Exercise data:

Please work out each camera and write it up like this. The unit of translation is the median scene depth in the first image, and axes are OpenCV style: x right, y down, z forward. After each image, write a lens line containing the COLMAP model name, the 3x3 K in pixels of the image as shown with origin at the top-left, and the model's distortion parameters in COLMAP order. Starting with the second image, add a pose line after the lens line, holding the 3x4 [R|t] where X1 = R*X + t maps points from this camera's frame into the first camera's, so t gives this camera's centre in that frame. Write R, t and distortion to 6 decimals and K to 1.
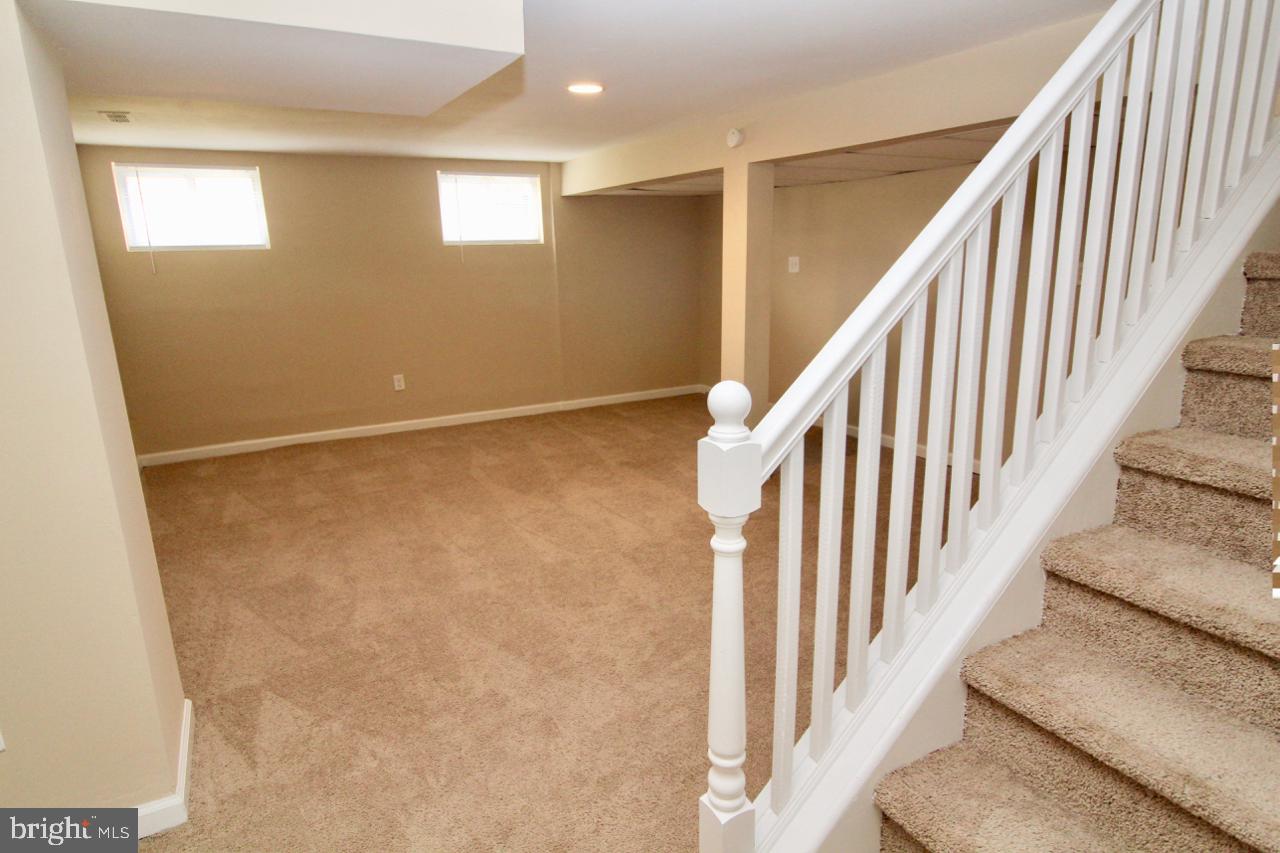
lens RADIAL K [[708.1, 0, 640.0], [0, 708.1, 426.5], [0, 0, 1]] dist [0.004828, -0.009038]
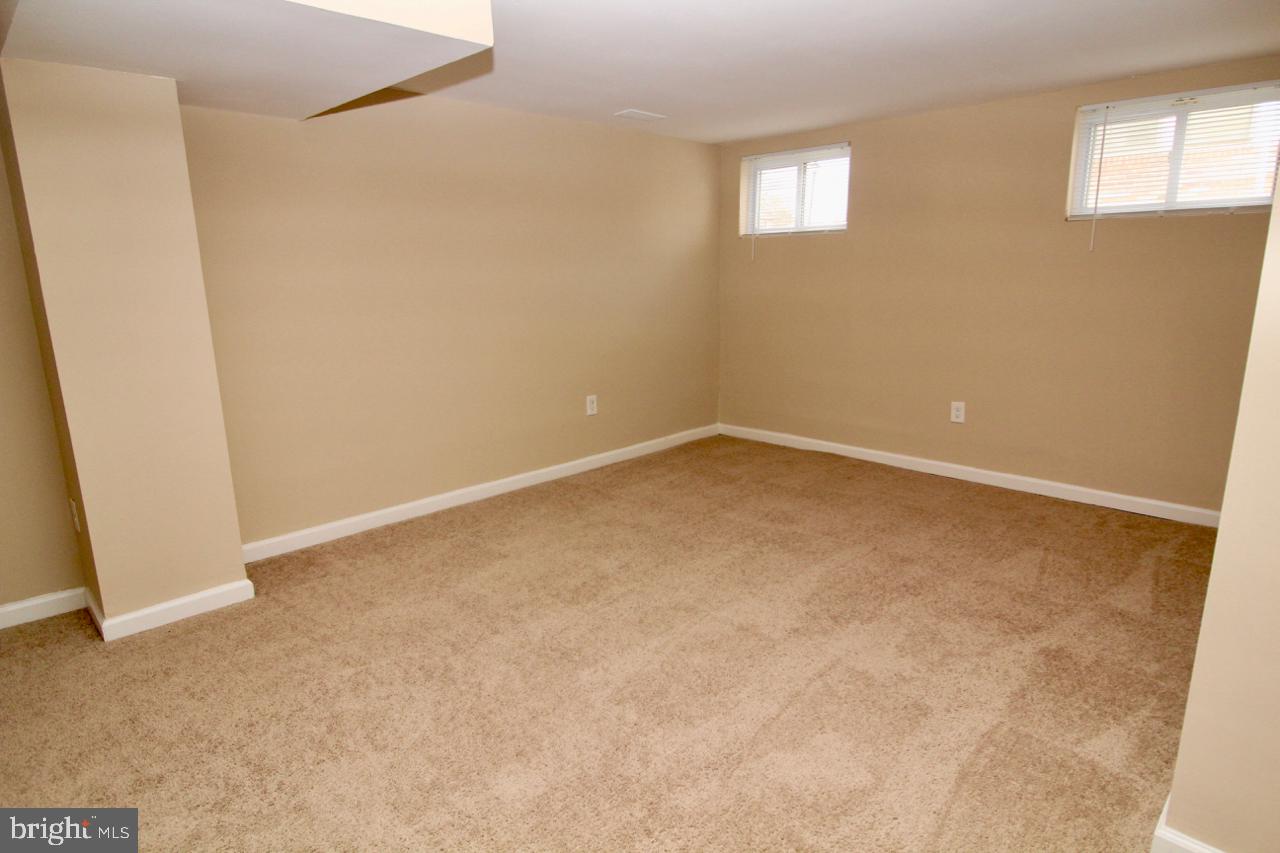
lens RADIAL K [[737.4, 0, 646.0], [0, 737.4, 423.0], [0, 0, 1]] dist [0.005482, -0.009809]
pose [[0.266552, 0.228505, -0.936341, 0.384066], [-0.216770, 0.960813, 0.172768, -0.144915], [0.939128, 0.156919, 0.305640, 0.577095]]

What to do: Please quote every line above word for word, leaving the pictures out of your answer.

Response to this exercise:
Please work out each camera and write it up like this. The unit of translation is the median scene depth in the first image, and axes are OpenCV style: x right, y down, z forward. After each image, write a lens line containing the COLMAP model name, the 3x3 K in pixels of the image as shown with origin at the top-left, and the model's distortion parameters in COLMAP order. Starting with the second image, add a pose line after the lens line, holding the 3x4 [R|t] where X1 = R*X + t maps points from this camera's frame into the first camera's, so t gives this camera's centre in that frame. Write R, t and distortion to 6 decimals and K to 1.
lens RADIAL K [[708.1, 0, 640.0], [0, 708.1, 426.5], [0, 0, 1]] dist [0.004828, -0.009038]
lens RADIAL K [[737.4, 0, 646.0], [0, 737.4, 423.0], [0, 0, 1]] dist [0.005482, -0.009809]
pose [[0.266552, 0.228505, -0.936341, 0.384066], [-0.216770, 0.960813, 0.172768, -0.144915], [0.939128, 0.156919, 0.305640, 0.577095]]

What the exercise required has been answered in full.